Thursday, May 28, 2009

Yahoos and the news

When I emailed staff about "Yahoo" and "local news," I'm sure they thought I took another one of those phone calls from people who shall we say are "enthusiastic" about how wrong we are.

But it was about the real "Yahoo," you know the multi-billion corporation. In an interview with Dow Jones news, the new CEO Hilary Schneider said the company is looking to extend the "lens of local" across all of its programming. Yahoo already has deals with local newspapers to carry their content and provide to Yahoos everywhere.

Any astute Web observer knows for example, you can get "Mankato news" on a Google News service or as a Google alert. The news you usually get is from a Free Press story that has been posted online.
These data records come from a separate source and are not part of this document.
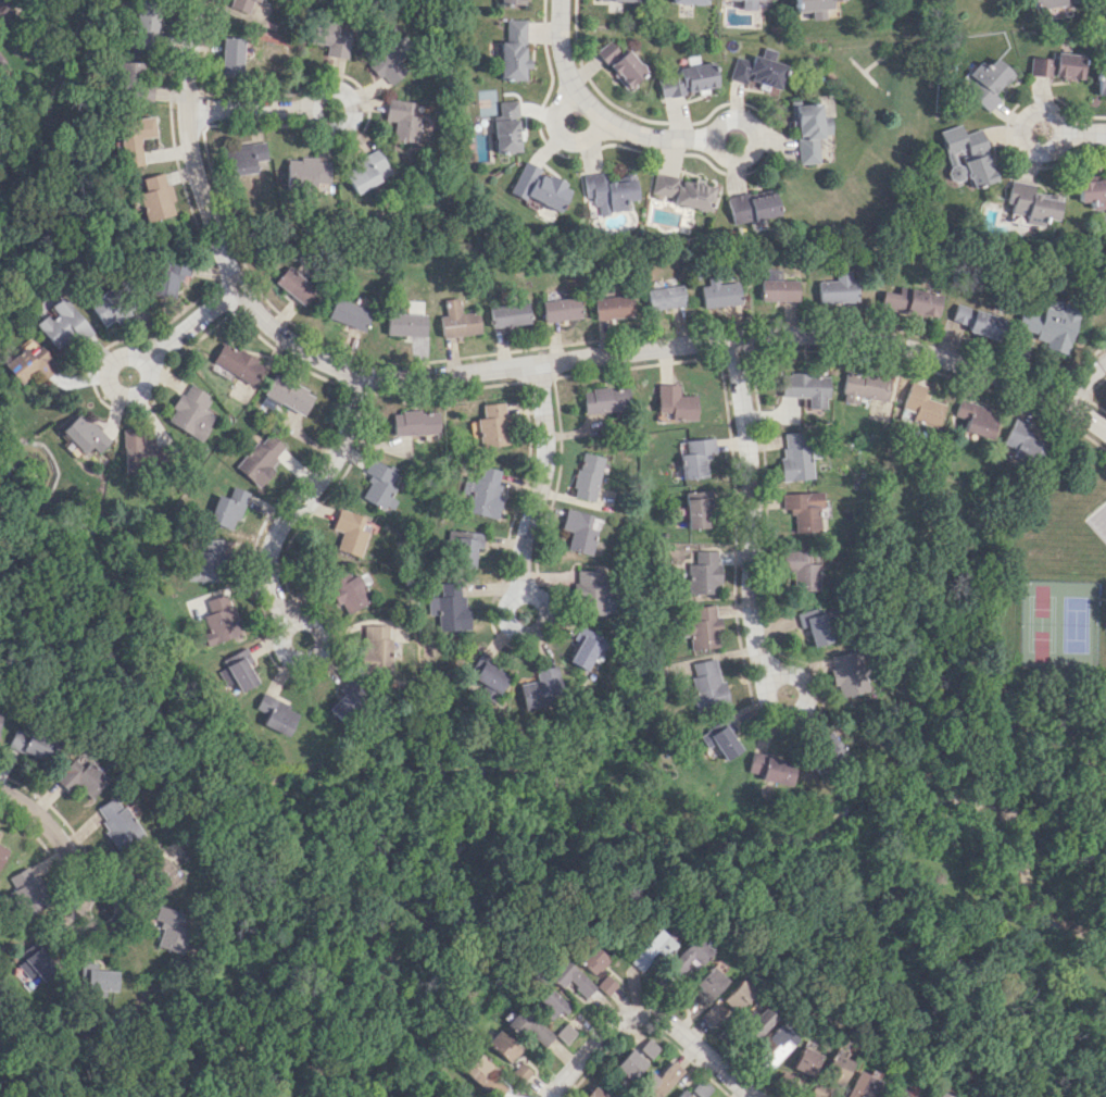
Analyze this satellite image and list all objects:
building: (622, 0)
building: (690, 1)
building: (512, 2)
building: (242, 4)
building: (749, 4)
building: (810, 7)
building: (2, 11)
building: (144, 17)
building: (329, 37)
building: (513, 50)
building: (231, 54)
building: (0, 59)
building: (622, 63)
building: (388, 64)
building: (1056, 66)
building: (760, 71)
building: (687, 80)
building: (133, 81)
building: (985, 82)
building: (1100, 83)
road: (353, 108)
road: (248, 109)
road: (597, 110)
building: (402, 119)
road: (1020, 127)
building: (506, 128)
road: (1085, 129)
building: (811, 130)
road: (762, 135)
building: (133, 138)
road: (565, 138)
building: (476, 143)
building: (965, 155)
building: (246, 158)
building: (365, 171)
road: (742, 172)
building: (307, 173)
building: (539, 187)
building: (1092, 190)
building: (683, 191)
building: (608, 192)
building: (155, 197)
building: (1029, 204)
building: (753, 206)
building: (772, 273)
building: (169, 275)
building: (294, 285)
building: (837, 288)
building: (778, 290)
building: (719, 293)
building: (663, 297)
building: (911, 301)
building: (610, 306)
building: (104, 308)
building: (558, 309)
building: (348, 314)
building: (507, 314)
building: (457, 320)
building: (974, 320)
road: (189, 322)
building: (63, 324)
building: (405, 324)
building: (1048, 325)
road: (732, 354)
road: (279, 355)
road: (1077, 360)
building: (236, 362)
building: (27, 363)
road: (516, 366)
road: (537, 379)
road: (1082, 380)
road: (108, 382)
road: (1092, 385)
road: (354, 386)
building: (804, 388)
road: (447, 390)
road: (1069, 390)
building: (867, 392)
building: (287, 394)
building: (603, 399)
building: (672, 403)
building: (919, 406)
road: (1095, 408)
building: (190, 412)
street lamp: (1061, 417)
building: (972, 418)
building: (414, 422)
building: (488, 426)
building: (83, 434)
building: (1018, 440)
building: (139, 450)
building: (792, 455)
building: (693, 457)
building: (261, 458)
road: (523, 459)
road: (539, 475)
building: (585, 476)
building: (377, 483)
building: (482, 491)
road: (303, 495)
parking lot: (1105, 499)
building: (227, 508)
road: (1102, 508)
building: (694, 509)
road: (748, 509)
building: (804, 510)
parking lot: (1097, 523)
road: (1094, 530)
building: (348, 532)
building: (580, 532)
building: (465, 546)
building: (207, 561)
building: (799, 569)
building: (703, 572)
building: (346, 589)
building: (590, 590)
road: (1101, 597)
building: (448, 606)
building: (218, 620)
park: (1057, 622)
building: (815, 624)
building: (700, 628)
road: (518, 632)
building: (375, 648)
road: (318, 649)
building: (584, 649)
building: (237, 670)
building: (847, 673)
building: (489, 677)
building: (706, 683)
building: (541, 686)
road: (821, 701)
building: (344, 702)
road: (797, 709)
building: (275, 713)
building: (720, 737)
building: (32, 745)
building: (776, 770)
building: (82, 774)
building: (118, 823)
road: (55, 833)
road: (35, 834)
building: (2, 853)
building: (162, 874)
building: (28, 891)
road: (978, 906)
road: (111, 928)
building: (170, 929)
building: (650, 948)
building: (686, 956)
building: (589, 957)
building: (33, 967)
building: (566, 976)
road: (976, 977)
building: (101, 979)
building: (709, 982)
building: (604, 984)
building: (735, 994)
building: (678, 996)
building: (546, 1003)
street lamp: (644, 1004)
building: (709, 1012)
building: (754, 1022)
building: (527, 1028)
building: (562, 1033)
building: (500, 1045)
road: (696, 1046)
building: (774, 1046)
building: (647, 1048)
road: (585, 1051)
road: (918, 1056)
road: (687, 1057)
road: (597, 1058)
building: (804, 1060)
road: (912, 1061)
building: (629, 1063)
road: (901, 1066)
building: (835, 1068)
road: (890, 1069)
building: (519, 1071)
road: (894, 1071)
building: (481, 1075)
building: (659, 1079)
building: (783, 1081)
building: (860, 1084)
building: (816, 1089)
building: (903, 1091)
building: (592, 1092)
building: (681, 1094)
building: (940, 1094)
building: (924, 1096)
Google scans Web sites with a "crawler" and then provides the link to anyone who says they would like local news.

Unfortunately, Google does not pay us for use of our copyrighted material, but they do link directly to our site, which increases our number of page views and theoretically revenue from advertisers.

Why don't we sue? 1. It's very expensive to fight a multi-billion corporation like Google. 2. We don't feel directing people to our Web site damages us. In fact, one could argue, it's good for us.

We do, on occasion, find a Web site that has just cut and pasted our story into their own Web site. That's when we raise a fuss.

But back to Yahoo. They're trying to make inroads with various partners into local news. Might they be able to recruit "citizen" journalists to "populate" a local news site with "news" or at least information they have come up with. Might these people be inclined to work for free or a cut of the ad revenues?

A thousand citizen journalists working two-hours a week, equals 2,000 hours of news reporting, more than the local newspaper.

Craigslist operates on the notion that people will use it, for free, and that is the content that drives the business or desire for advertisers to be on the site. Craig basically gets his content for free or virtually free. Could a news site like Yahoo do a version of Craigslist as a local free place for information?

My question to the staff is: How would we, as professional journalists, newspaper managers, combat that prospect?

The answer might be to recruit our own band of citizen journalists to provide hyper local information. That is a strategy some newspapers are already using.